___ THE INPUT
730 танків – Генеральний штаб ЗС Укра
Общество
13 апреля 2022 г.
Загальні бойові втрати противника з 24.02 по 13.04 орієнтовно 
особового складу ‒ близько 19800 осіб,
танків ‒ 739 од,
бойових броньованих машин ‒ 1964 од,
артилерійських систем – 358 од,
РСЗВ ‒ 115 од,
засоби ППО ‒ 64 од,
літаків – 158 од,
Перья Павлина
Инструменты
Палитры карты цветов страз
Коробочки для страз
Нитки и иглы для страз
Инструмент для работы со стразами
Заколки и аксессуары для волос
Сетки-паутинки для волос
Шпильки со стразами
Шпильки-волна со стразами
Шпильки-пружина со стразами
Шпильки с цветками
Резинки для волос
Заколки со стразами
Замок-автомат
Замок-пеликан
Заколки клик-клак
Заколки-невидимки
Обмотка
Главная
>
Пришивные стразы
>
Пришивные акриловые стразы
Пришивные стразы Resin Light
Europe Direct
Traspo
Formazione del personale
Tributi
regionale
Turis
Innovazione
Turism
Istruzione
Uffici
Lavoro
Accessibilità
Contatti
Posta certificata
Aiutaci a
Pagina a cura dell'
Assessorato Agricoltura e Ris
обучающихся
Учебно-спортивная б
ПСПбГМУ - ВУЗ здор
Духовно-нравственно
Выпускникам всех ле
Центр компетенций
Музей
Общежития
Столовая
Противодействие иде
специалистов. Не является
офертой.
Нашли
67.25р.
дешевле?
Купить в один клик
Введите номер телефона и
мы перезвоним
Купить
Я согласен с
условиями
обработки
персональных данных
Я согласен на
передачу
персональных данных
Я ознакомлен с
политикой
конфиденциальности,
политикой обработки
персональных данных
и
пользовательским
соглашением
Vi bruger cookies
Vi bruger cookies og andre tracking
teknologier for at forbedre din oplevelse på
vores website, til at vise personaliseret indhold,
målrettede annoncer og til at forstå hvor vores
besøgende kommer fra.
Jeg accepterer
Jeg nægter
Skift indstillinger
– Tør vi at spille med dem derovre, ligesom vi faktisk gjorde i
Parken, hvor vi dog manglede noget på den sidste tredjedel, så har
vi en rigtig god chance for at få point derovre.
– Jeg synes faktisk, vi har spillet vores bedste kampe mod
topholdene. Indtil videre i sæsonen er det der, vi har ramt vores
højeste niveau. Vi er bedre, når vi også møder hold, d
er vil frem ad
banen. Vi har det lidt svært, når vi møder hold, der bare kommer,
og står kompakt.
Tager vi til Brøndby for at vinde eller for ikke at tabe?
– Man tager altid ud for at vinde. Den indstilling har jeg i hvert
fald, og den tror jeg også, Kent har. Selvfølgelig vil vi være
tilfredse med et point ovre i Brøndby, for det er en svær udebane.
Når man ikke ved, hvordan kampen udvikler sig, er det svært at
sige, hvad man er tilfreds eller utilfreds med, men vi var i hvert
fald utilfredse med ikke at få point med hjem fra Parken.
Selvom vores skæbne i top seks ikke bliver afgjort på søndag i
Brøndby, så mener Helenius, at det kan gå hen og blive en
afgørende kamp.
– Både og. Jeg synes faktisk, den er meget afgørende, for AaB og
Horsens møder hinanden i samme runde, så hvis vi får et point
______
Your answer should be a single number: the count of lines in the material above that contain "стразы".

3